To make our selection process easier and to pave the road for visualization, we use pivot_table()
in Pandas to reshape the DataFrame, using date as the index, and the languages as columns.
Let me show you how the new DataFrame looks like.
# Use pivot_table() for easy visualization
# 5 most popular languages as subset
# The list of language is obtained from previous analysis
subset = lang_count.pivot_table(index='date',columns='language',values='count')[['en','zh','ru','es','fr']]
subset
language | en | zh | ru | es | fr |
---|---|---|---|---|---|
date | |||||
2008-09-30 | 928.0 | NaN | NaN | NaN | NaN |
2008-10-31 | 480.0 | NaN | NaN | NaN | NaN |
2008-11-30 | 337.0 | NaN | NaN | NaN | NaN |
2008-12-31 | 239.0 | NaN | NaN | NaN | NaN |
2009-01-31 | 499.0 | NaN | NaN | NaN | NaN |
... | ... | ... | ... | ... | ... |
2020-10-31 | 141120.0 | 6359.0 | 2092.0 | 2116.0 | 673.0 |
2020-11-30 | 122796.0 | 5201.0 | 1591.0 | 1791.0 | 770.0 |
2020-12-31 | 154417.0 | 5724.0 | 1576.0 | 1860.0 | 739.0 |
2021-01-31 | 147813.0 | 6567.0 | 3995.0 | 2519.0 | 655.0 |
2021-02-28 | 137125.0 | 7261.0 | 4265.0 | 1947.0 | 803.0 |
150 rows × 5 columns
Plotting The Trend in Language
Having prepared our data, we can now move on to visualization.
# Import libraries
# Top line is Jupyter Notebook specific
%matplotlib inline
import matplotlib.pyplot as plt
# Plotting the graph with Pandas
# The .plot() method is a simple wrapper around plt.plot()

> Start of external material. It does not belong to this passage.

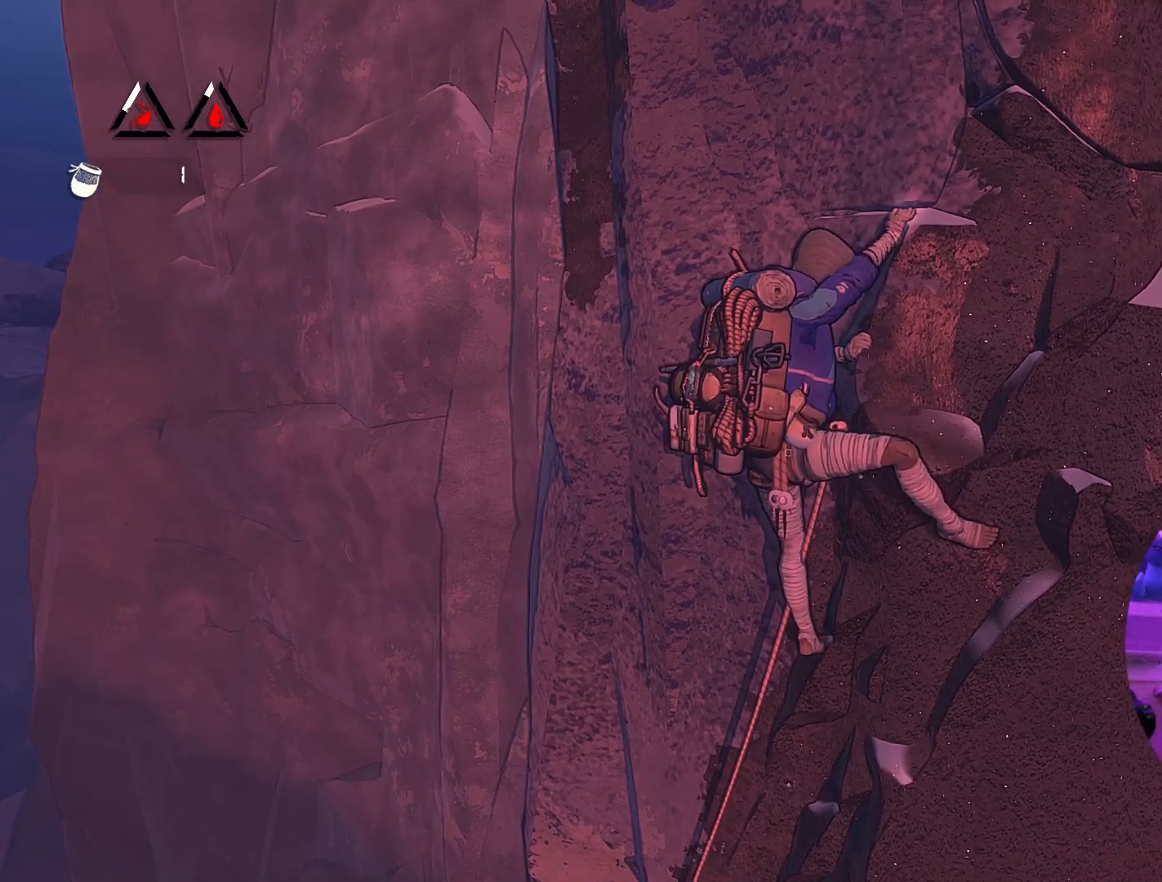
{"buttons": [], "left_stick": "up", "right_stick": "center", "events": [[33, "left_stick", "up-left"], [467, "left_stick", "up"]]}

# Use figsize to control the size of the graph
ax = subset.plot(subplots=True,figsize=(12,10),grid=False,title="Language Trend on AO3 \n 2008-2021")
Note that the graph displays monthly postings in each language from 2008 to 2021. You can see from the graph when users started to post in particular language, and when the interest in that language peaked throughout the years.